See my blog post of yesterday for a new definition of sexual orientation.
To understanding why Judaism would need a clear definition of gayness, one requires a different frame of mind than the Western permissive one. Let me try to explain that part of Orthodox Judaism.
NB: Although many straight and some gay people equate sex with intercourse only, sex is clearly much more. This is important because present Jewish Law forbids any and all gay sex, not just penetration (see: Jewish Law Forbids all of Homosexuality).
1. The rules of Orthodox Judaism seem restrictive – don’t do this and do do that. However, in reality they rather permit. What right does anyone have to take up space and attention, to require money, to eat and drink, to kill for food and in war, etc. The non-religious should be so ethical that they feel paralyzed by all the ethical dilemmas. In the same vein: What right does one have to bother anyone else with one’s sexual needs? Is this bothering permitted once the other will bother you with theirs? Judaism says yes under certain conditions.
2. These conditions are general for the general person. They are based on many principles: what is good for most people, what will challenge people to become more moral (instead of being stable in their present state), what is good for the community and society.
3. Judaism tries to train us to be giving. If everyone gives, everyone receives. That is radically different from a “rights” worldview that tries to get everyone to receive. The latter makes people focused on entitlement and competing for receiving or even grabbing. So, rather than that everyone has a right to autonomy, Judaism teaches that no one should take away someone else’s autonomy.
4. Judaism advocates a lifestyle more than a mindset. In the end, what one feels and thinks is hardly prescribed. Judaism is not a “belief” – it is a guidebook for (in)actions. Its Codes of Law only fit most people and most situations. Specialists can help in more specific situations. Life and humans are too complicated to be guided comprehensively by some limited text.
5. Judaism has different obligations for men and women, and Jews and Gentiles. This may per definition seem bigotry from an outsider’s viewpoint. However, one should remember that the world’s acknowledgement of equal rights for all stems from Judaism. These differences are to assign different obligations and responsibilities, not different rights, whereby the most capable get obligated the most!
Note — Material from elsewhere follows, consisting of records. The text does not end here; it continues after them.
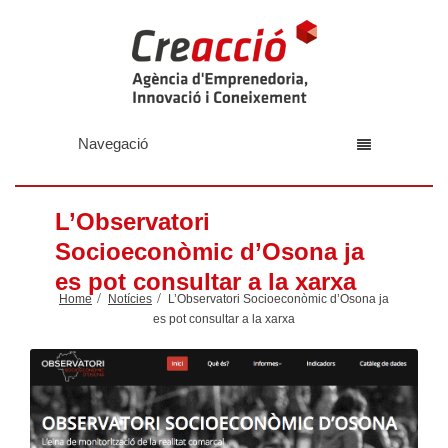
Navegació
L’Observatori
Socioeconòmic d’Osona ja
es pot consultar a la xarxa
Home
Notícies
L’Observatori Socioeconòmic d’Osona ja
es pot consultar a la xarxa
6. The Codes of Law are also meant to protect what is unique in Judaism, against assimilation and watering down its specialness. Therefore it will often take a stand against the craze of the day and the beliefs and practices of other traditions or populations. Therefore, only most slowly will any formal change and improvement of it be applied. There is a palpable fear of throwing out the child with the bathwater. No one likes all of Judaism’s Laws. We often stay within its framework because we appreciate enough of them – sometimes even the aspects we hate (monthly total physical separation for the menstrual period).
7. The Codes of Law are based on absolute principles: that life needs to benefit each of us, that our principles should let us live rather than die, that we are meant to enjoy life (within limits), that we all should be kind, giving, forgiving, responsible, grateful, trying to improve our character, raising the next generation of loyal Jews, be helpful to all other people on the planet, etc.
8. However, the Codes of Law are unhelpful where they are or became wrong. Happens. They have never been as wrong as about male homosexuality for homosexuals. Changes will go very unhurried. Also the position of women in Judaism is shifting at a snail’s pace.
9. The rabbis cannot replace the Codes by making women and men, straight and gays, Jews and Gentiles equal. That would throw out too much of our valuable tradition. However, the Codes were always meant to protect and guide the individual and community – never to harm or oppress. Therefore the Codes will change, but it will take time. Meanwhile, it is important to support religious Jews to go against the letter of the Codes (gasp) where they would make their lives impossible!
10. Sex is good for becoming one flesh, healthy, holy (special, not to squander), an obligation to husbands and a right of wives. It must be done in private, with consent, while not drunk, to the liking of the woman, to the free choosing between the partners.
11. People can do with their lives whatever they want but the rules in Judaism will always challenge us to strive for what seems to be best (but maybe difficult) for most people. In exceptional cases we’d ask others for guidance in order not to end up having just self-serving guidelines.
Having read that, maybe you can understand the value of forbidding anal sex for heterosexual men (because it often addicts and makes such men often leave their wives for a life dictated by pleasure instead of by responsibility (wife, kids) which will be the most pleasurable in the long run). Maybe you can then see why Judaism needs to distinguish gay and straight: in order to permit gay men what would stay forbidden to straight men. This distinction is then to permit, not to limit. Judaism can also not support experimenting with sex. It reserves it for after the wedding. It holds that experimenting leads people to get hurt. This restriction is not because sex is bad or dirty – it is too holy to squander and people to valuable and vulnerable to be used as guinea pigs.
And therefore I want to redefine gay, to permit new rules that enable the rabbis to support a Jewish gay monogamous lifestyle. Gay then cannot mean: what one does or feels like. It must be something biological. As it seems to be. Judaism will never permit sex outside of marriage or any other framework without obligations.